Свидание — страница 14 из 77

— За него можно и умереть, — говорит она, глядя добрым своим взглядом. — Повидавши его, нельзя не любить его до смерти.

— Он ведь за тобой никогда не ухаживал? Он за Катрей… за другой…

— Бог с ним! Пусть будет счастлив с кем захочет, с кем придется.

— А ты-то мучишься!

— Так суждено, сестрица.

— И мать твоя заметно горюет за тебя.

— Я ей ничем не докучаю.

— Да она замечает, что ты вянешь, печалишься.

— Когда б же все деялось по нашей воле; когда б я могла, я бы не вянула, была румяная.

— Ну, а если будут сватать тебя?

— Я не пойду замуж.

— А мать твоя такая, что станет, пожалуй, принуждать.

— Что ж? — тяжко будет мне.

— Да как не тяжко за нелюбимого идти!

— Нет, я говорю — будет тяжко, что мать принуждать станет, а я не послушаюсь…

— Так я не понимаю, чего же ты ждать будешь?

— Ничего.

— Он и не знает и не ведает, что ты его любишь!

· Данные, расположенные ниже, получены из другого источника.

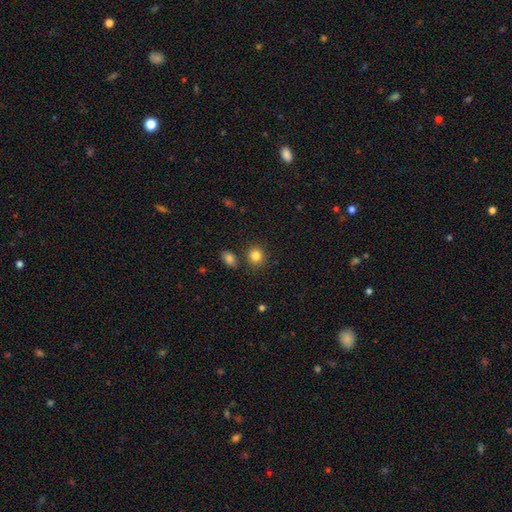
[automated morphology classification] smooth_or_featured: smooth (p=0.84) [alt: star or artifact p=0.10]
how_rounded: round (p=0.81) [alt: in between p=0.18]
merging: none (p=0.81) [alt: minor disturbance p=0.09]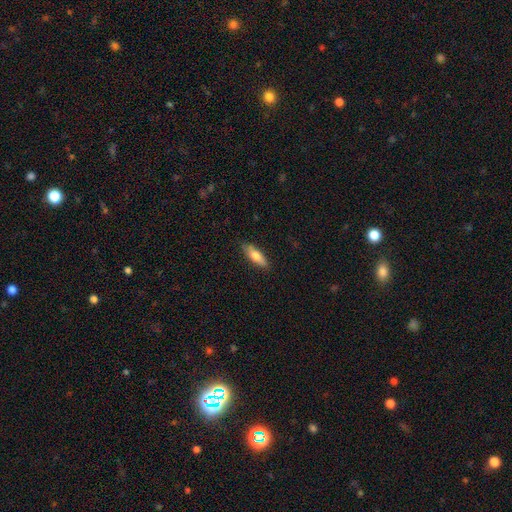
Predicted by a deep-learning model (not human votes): smooth-or-featured: smooth: 74% | featured or disk: 20% | star or artifact: 6%
  how-rounded: in between: 50% | cigar-shaped: 48% | round: 2%
  merging: none: 84% | minor disturbance: 12% | major disturbance: 2% | merger: 1%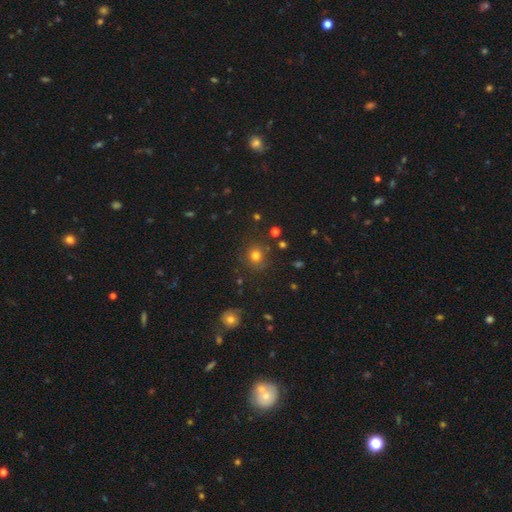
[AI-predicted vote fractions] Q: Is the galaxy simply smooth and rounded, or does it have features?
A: smooth — 75%.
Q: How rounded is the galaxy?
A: round — 88%.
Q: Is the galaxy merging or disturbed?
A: none — 81%.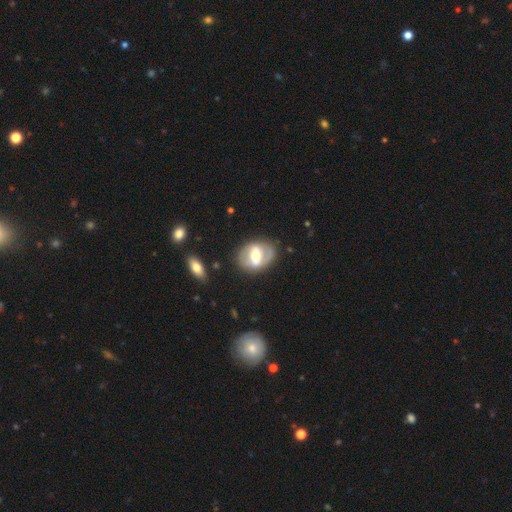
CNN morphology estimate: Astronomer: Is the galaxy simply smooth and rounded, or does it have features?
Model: featured or disk — 66%.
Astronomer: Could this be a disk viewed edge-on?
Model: no — 94%.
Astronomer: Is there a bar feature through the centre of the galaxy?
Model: strong — 50% (runner-up: weak, 32%).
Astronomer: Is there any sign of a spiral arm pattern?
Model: yes — 52% (runner-up: no, 48%).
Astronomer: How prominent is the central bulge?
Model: moderate — 66%.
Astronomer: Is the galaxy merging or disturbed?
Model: none — 75%.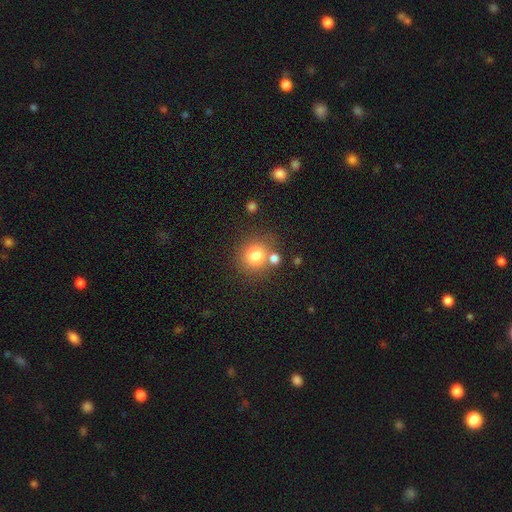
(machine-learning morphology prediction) A smooth galaxy with no disk features (78%) that is round (88%).

Vote fractions:
- Smooth or featured? smooth: 78% / star or artifact: 12% / featured or disk: 9%
- How rounded? round: 88% / in between: 11% / cigar-shaped: 1%
- Merging? none: 67% / merger: 19% / minor disturbance: 10% / major disturbance: 4%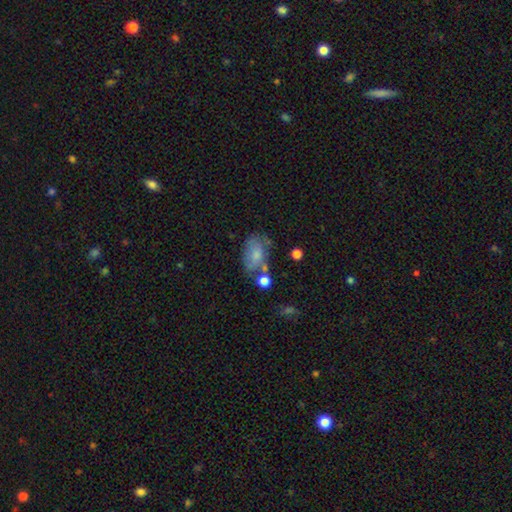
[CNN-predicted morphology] smooth 67%, featured or disk 25%, star or artifact 9%. Down the decision tree: how rounded — in between (86%); merging — none (42%).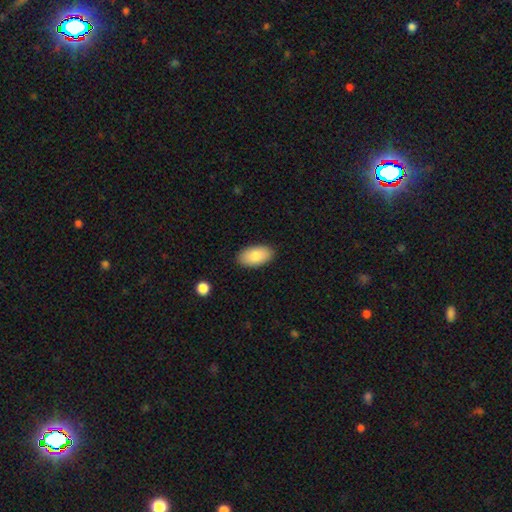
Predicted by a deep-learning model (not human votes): Overall: smooth (85%). How rounded: in between (96%). Merging: none (88%).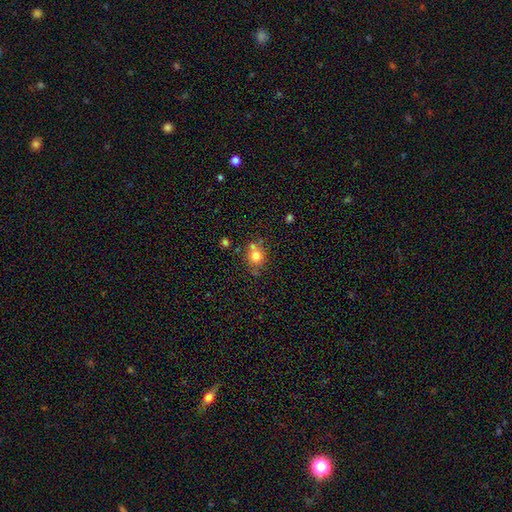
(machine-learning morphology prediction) smooth 75%, star or artifact 13%, featured or disk 12%. Down the decision tree: how rounded — round (79%); merging — none (58%).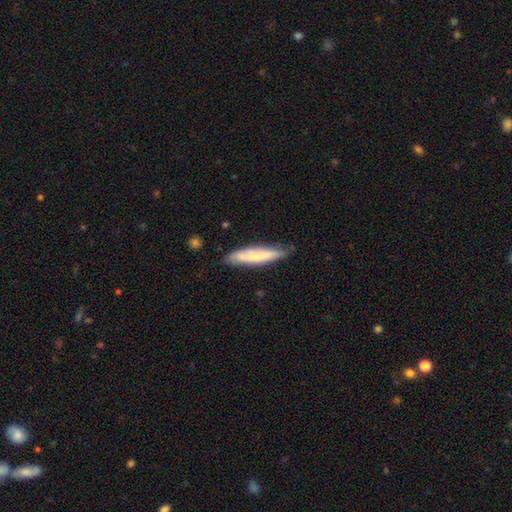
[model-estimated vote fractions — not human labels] A smooth galaxy with no disk features (62%) that is cigar-shaped (86%).

Vote fractions:
- Smooth or featured? smooth: 62% / featured or disk: 32% / star or artifact: 6%
- How rounded? cigar-shaped: 86% / in between: 13% / round: 1%
- Merging? none: 78% / minor disturbance: 18% / major disturbance: 3% / merger: 2%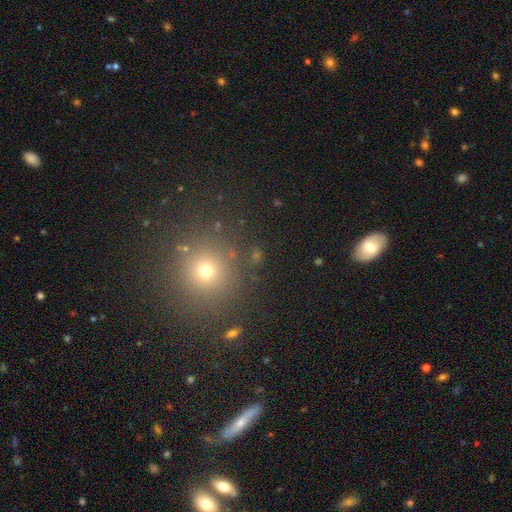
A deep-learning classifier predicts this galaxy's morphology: smooth-or-featured: smooth: 57% | star or artifact: 33% | featured or disk: 9%
  how-rounded: round: 86% | in between: 12% | cigar-shaped: 2%
  merging: none: 85% | minor disturbance: 8% | merger: 4% | major disturbance: 4%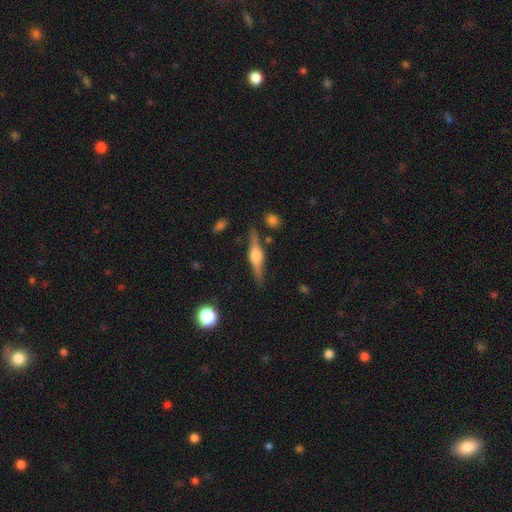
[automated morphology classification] type=featured or disk (77%); edge-on=yes (97%); edge-on bulge=rounded (88%); merging=none (87%).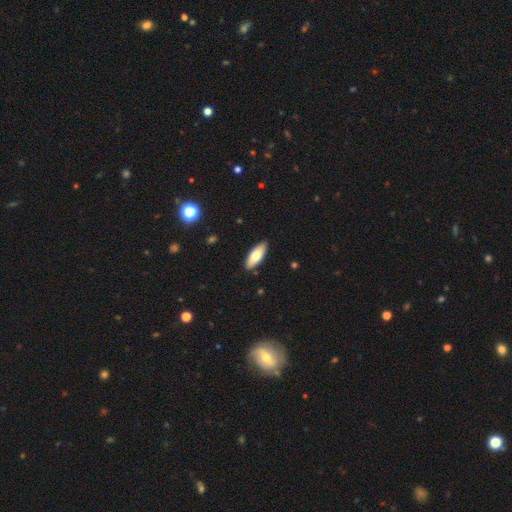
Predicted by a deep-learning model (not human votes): smooth_or_featured: smooth (p=0.75) [alt: featured or disk p=0.19]
how_rounded: in between (p=0.76) [alt: cigar-shaped p=0.22]
merging: none (p=0.87) [alt: minor disturbance p=0.10]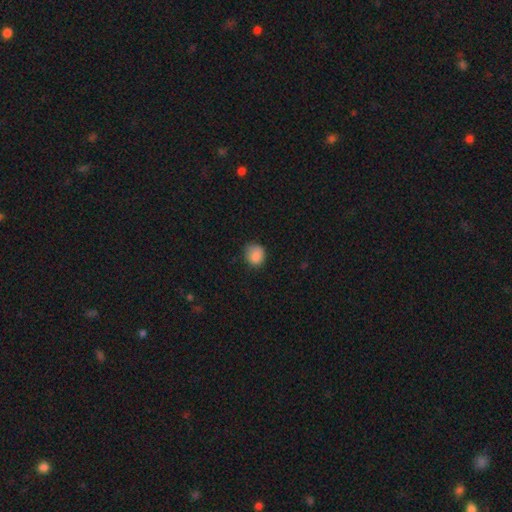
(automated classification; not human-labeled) Smooth or featured?
  - smooth: 85% *
  - star or artifact: 9%
  - featured or disk: 5%
How rounded?
  - round: 74% *
  - in between: 26%
  - cigar-shaped: 1%
Merging?
  - none: 71% *
  - minor disturbance: 23%
  - major disturbance: 5%
  - merger: 1%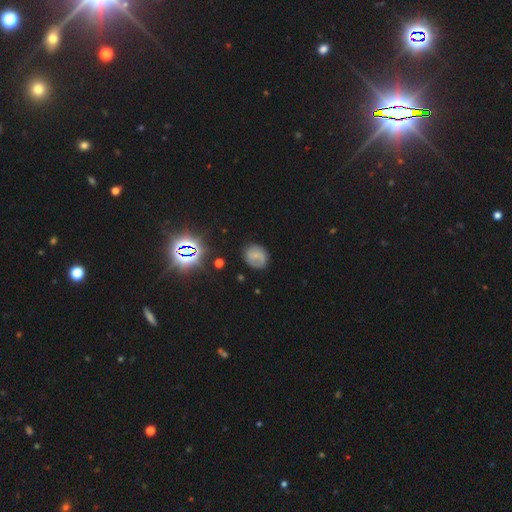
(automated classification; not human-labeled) smooth 47%, featured or disk 39%, star or artifact 14%. Down the decision tree: merging — none (76%).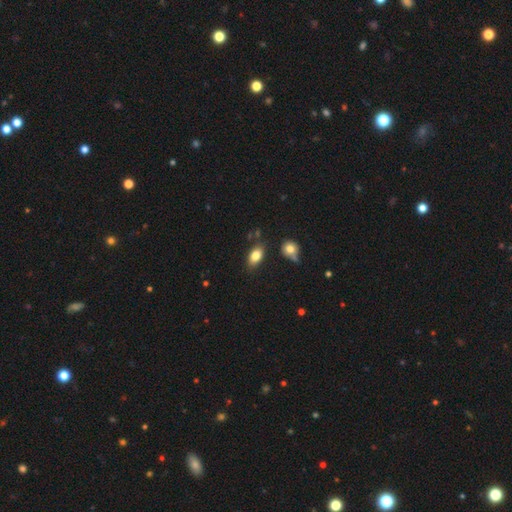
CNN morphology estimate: Smooth or featured? Predicted: smooth (p=0.82). How rounded? Predicted: in between (p=0.89). Merging? Predicted: none (p=0.77).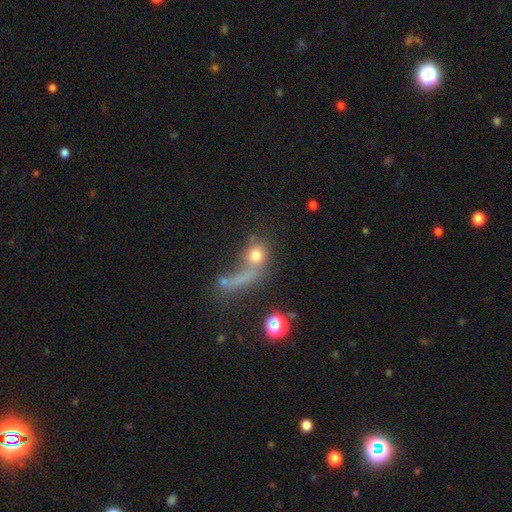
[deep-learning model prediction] This appears to be a smooth galaxy with no disk features (66%) that is round (69%). Merging: none (31%, tied with merger).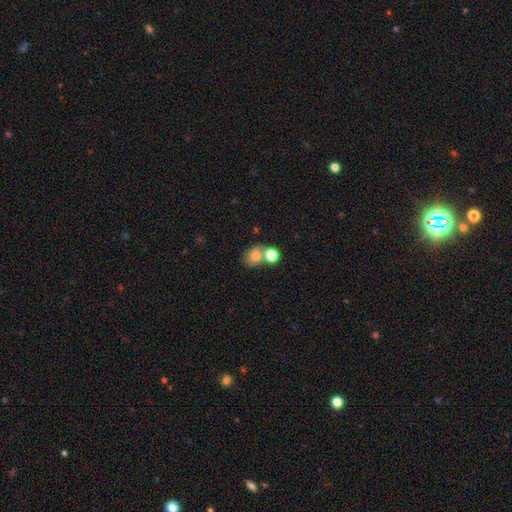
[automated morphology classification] smooth 75%, featured or disk 13%, star or artifact 11%. Down the decision tree: how rounded — round (54%); merging — none (43%).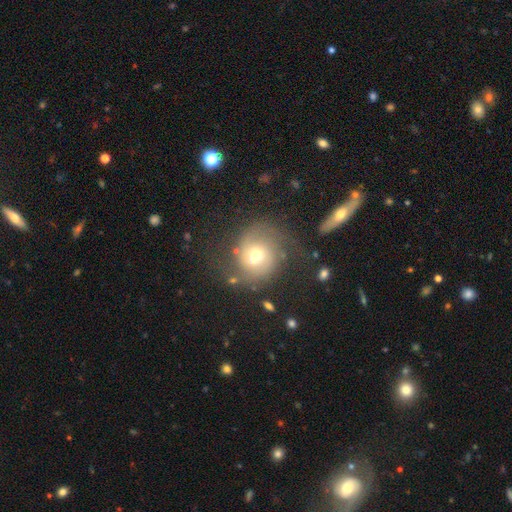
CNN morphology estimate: Smooth or featured? featured or disk (61%)
Edge-on disk? no (97%)
Bar? no (62%)
Spiral arms? yes (84%)
Bulge size? moderate (62%)
Merging? none (60%)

— Пускай и не знает никогда.

— Горе тебе с этой любовью! Я и не слышала, чтоб кто так любил. Как же любить, любить… а тот и не знает, что его любишь.

— Правда, что горе. Пускай же будет милое горе, когда нет милого счастья!

— Прощай, моя непонятная Марусенька.

— Будь здорова!

Провела меня немножко, еще раз попрощалась и пошла домой тихо, склони голову на руку.

Иду себе да думаю: чего-то на свете не бывает; сносила бы только наша голова?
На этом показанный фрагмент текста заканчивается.